Seems like a perfect example of the exception swallowing the rule . . ..

  • In September of 2008, we were all in the depths of the financial crisis. During that time the vast majority of the securities S&P rated performed as we anticipated, including many structured finance ratings. But the performance of our ratings of certain U.S. residential mortgage-related securities was a major disappointment. Like nearly every other market participant, analyst and interested government entity, we did not anticipate the U.S. housing collapse and its effect on the economy as a whole. (4)

As I have said before, this is self-serving revisionism, when S&P’s own analysts predicted the collapse of many of the mortgage-backed securities that they rated before the Bust.

  • We have taken significant actions to further strengthen our independence from issuer influence. We have long had policies to manage potential conflicts of interest such as a separation of analytic and commercial activities, a ban on analysts from participating in fee negotiations, and de-linking analyst compensation from the volume of securities they rate or the type of ratings they assign. After the crisis, we decided to strengthen analytical independence by rotating the analysts assigned to a particular issuer and enhancing analyst training. (4)

No mention here of the fact that their longstanding policies appeared to have not been up to the task of controlling for conflicts as far as anyone was concerned . . ..
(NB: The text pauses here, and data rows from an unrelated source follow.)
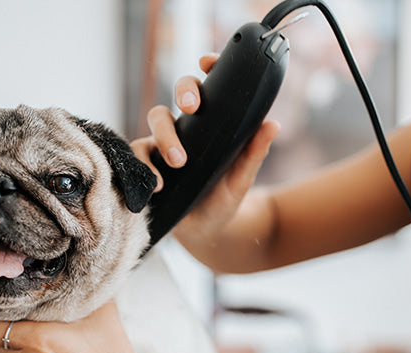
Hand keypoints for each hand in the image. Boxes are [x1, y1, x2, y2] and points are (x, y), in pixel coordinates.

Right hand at [129, 54, 279, 243]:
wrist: (204, 231)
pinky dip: (145, 166)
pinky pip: (136, 155)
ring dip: (164, 136)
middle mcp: (185, 129)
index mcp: (210, 125)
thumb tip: (273, 124)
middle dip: (182, 94)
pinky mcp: (147, 165)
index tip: (207, 63)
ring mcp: (162, 145)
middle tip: (191, 108)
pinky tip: (158, 184)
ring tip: (177, 161)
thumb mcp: (242, 178)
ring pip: (154, 122)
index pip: (207, 88)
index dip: (206, 70)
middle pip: (177, 96)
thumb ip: (254, 152)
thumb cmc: (223, 200)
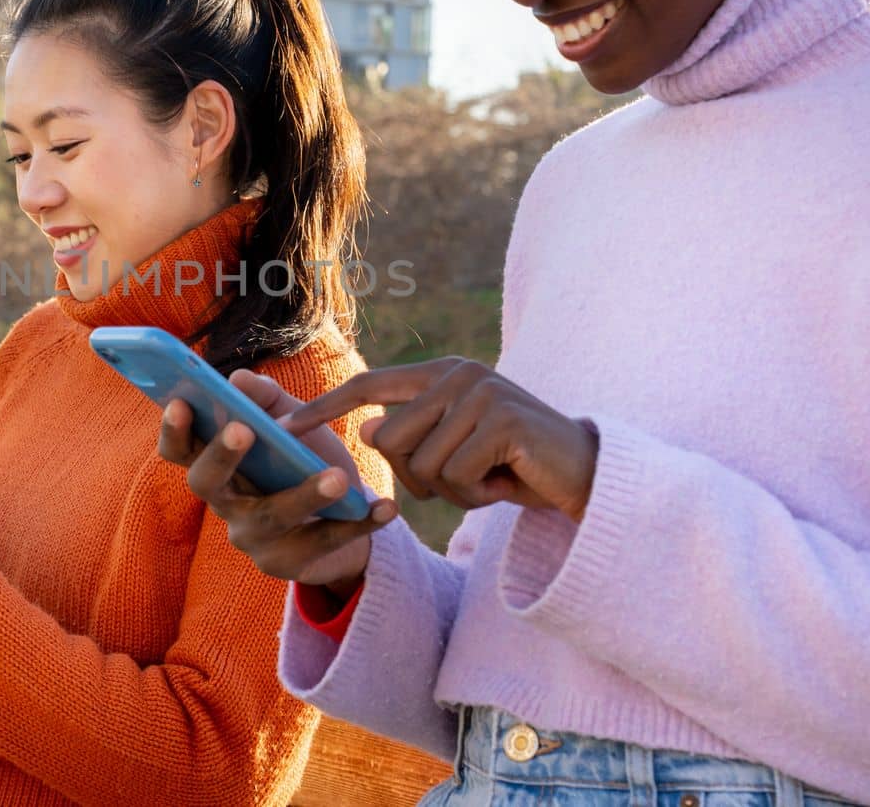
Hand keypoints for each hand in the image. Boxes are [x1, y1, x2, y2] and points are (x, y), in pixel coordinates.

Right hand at [156, 369, 396, 601]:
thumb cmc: (304, 460)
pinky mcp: (289, 564)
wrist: (343, 514)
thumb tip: (238, 377)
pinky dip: (359, 524)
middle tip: (244, 430)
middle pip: (207, 483)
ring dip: (305, 495)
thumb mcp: (293, 424)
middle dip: (223, 455)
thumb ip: (268, 400)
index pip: (179, 450)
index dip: (173, 429)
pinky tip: (387, 509)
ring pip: (273, 516)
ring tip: (338, 477)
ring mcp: (253, 538)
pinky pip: (324, 543)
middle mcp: (224, 504)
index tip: (180, 401)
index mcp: (217, 466)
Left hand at [283, 358, 598, 522]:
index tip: (283, 425)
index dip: (323, 407)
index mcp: (440, 376)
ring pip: (421, 464)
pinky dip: (477, 494)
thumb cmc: (512, 466)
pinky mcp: (502, 419)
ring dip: (453, 490)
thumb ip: (411, 439)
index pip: (367, 386)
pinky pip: (455, 477)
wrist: (586, 476)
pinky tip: (506, 481)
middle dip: (420, 479)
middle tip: (466, 479)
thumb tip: (366, 428)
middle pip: (389, 440)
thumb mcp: (454, 454)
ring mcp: (481, 392)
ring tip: (491, 476)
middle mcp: (457, 374)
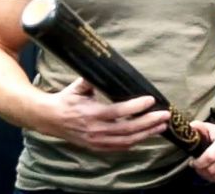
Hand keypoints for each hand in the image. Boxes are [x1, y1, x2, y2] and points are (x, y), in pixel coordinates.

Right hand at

  • For mortgage-related securities, for example, we significantly increased the credit enhancement required to achieve a ‘AAA’ rating and made it more difficult for securities to achieve high ratings. (4)
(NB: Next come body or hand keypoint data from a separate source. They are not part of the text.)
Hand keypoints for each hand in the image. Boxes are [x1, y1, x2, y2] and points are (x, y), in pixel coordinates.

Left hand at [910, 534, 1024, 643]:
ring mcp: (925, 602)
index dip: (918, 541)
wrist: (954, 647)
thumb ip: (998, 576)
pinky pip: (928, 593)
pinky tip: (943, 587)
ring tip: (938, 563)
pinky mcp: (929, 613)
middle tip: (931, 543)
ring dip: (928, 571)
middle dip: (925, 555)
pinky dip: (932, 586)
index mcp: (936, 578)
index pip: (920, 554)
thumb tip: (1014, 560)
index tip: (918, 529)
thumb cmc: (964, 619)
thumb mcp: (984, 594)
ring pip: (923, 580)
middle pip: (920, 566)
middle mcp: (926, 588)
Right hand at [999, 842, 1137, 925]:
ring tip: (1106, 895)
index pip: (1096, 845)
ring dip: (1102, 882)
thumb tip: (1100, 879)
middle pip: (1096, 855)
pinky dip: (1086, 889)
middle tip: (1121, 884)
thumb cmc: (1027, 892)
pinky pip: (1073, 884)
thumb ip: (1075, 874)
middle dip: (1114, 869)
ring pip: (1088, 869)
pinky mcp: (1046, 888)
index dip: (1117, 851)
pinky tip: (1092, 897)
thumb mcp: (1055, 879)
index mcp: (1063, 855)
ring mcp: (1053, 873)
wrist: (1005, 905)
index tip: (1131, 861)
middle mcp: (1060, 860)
Thank goodness for that! Time will tell if these new assumptions adequately reflect the risk of default for complex MBS.

MBS Representations Regarding Ratings Based on False Data Are Actionable

In Capital Ventures International v. UBS Securities LLC et al., No. 11-11937 (D. Mass. July 22, 2013), Judge Casper held that the inclusion of credit ratings based upon “false data” in offering materials for mortgage-backed securities “constitutes an actionable misrepresentation and omission” under the Massachusetts Uniform Securities Act (the relevant provisions of which are substantively similar to those of the Securities Act of 1933). (11) The Court also held that UBS’ “representation that a certain [ratings] process will be used is an actionable statement of fact.” (12)

Capital Ventures had purchased over $100 million of certificates of RMBS that were underwritten by UBS.  The investors in those RMBS “were not given access to the loan files and had to rely upon the representations in the Offering Materials about the quality and nature of the loans that formed the security for their Certificates.” (2) The offering materials stated that the “rating process addresses structural and legal aspects associated with the Offered Certificates, including the nature of the underlying mortgage loans.” (3, emphasis in the original)

Capital Ventures alleged that “UBS knew the ratings were based on false and misleading data such as owner-occupancy and LTV statistics and underwriting quality and thus knew that the ratings were not the product of a process designed to judge the risk presented by the Certificates (as represented in the Offering Materials), but rather reflect the Rating Agencies’ judgment as to the risk presented by a ‘hypothetical security Capital Ventures was promised, but did not receive.'” (3, quoting amended complaint)

The holding in itself is important, but I am curious as to what effect it will have on representations in deals going forward.  Underwriters may very well give investors the opportunity to review the underlying mortgage loans in order to ensure that they are not exposed to this type of liability. Or perhaps the risk is remote enough that they will chance it again.  Time will tell.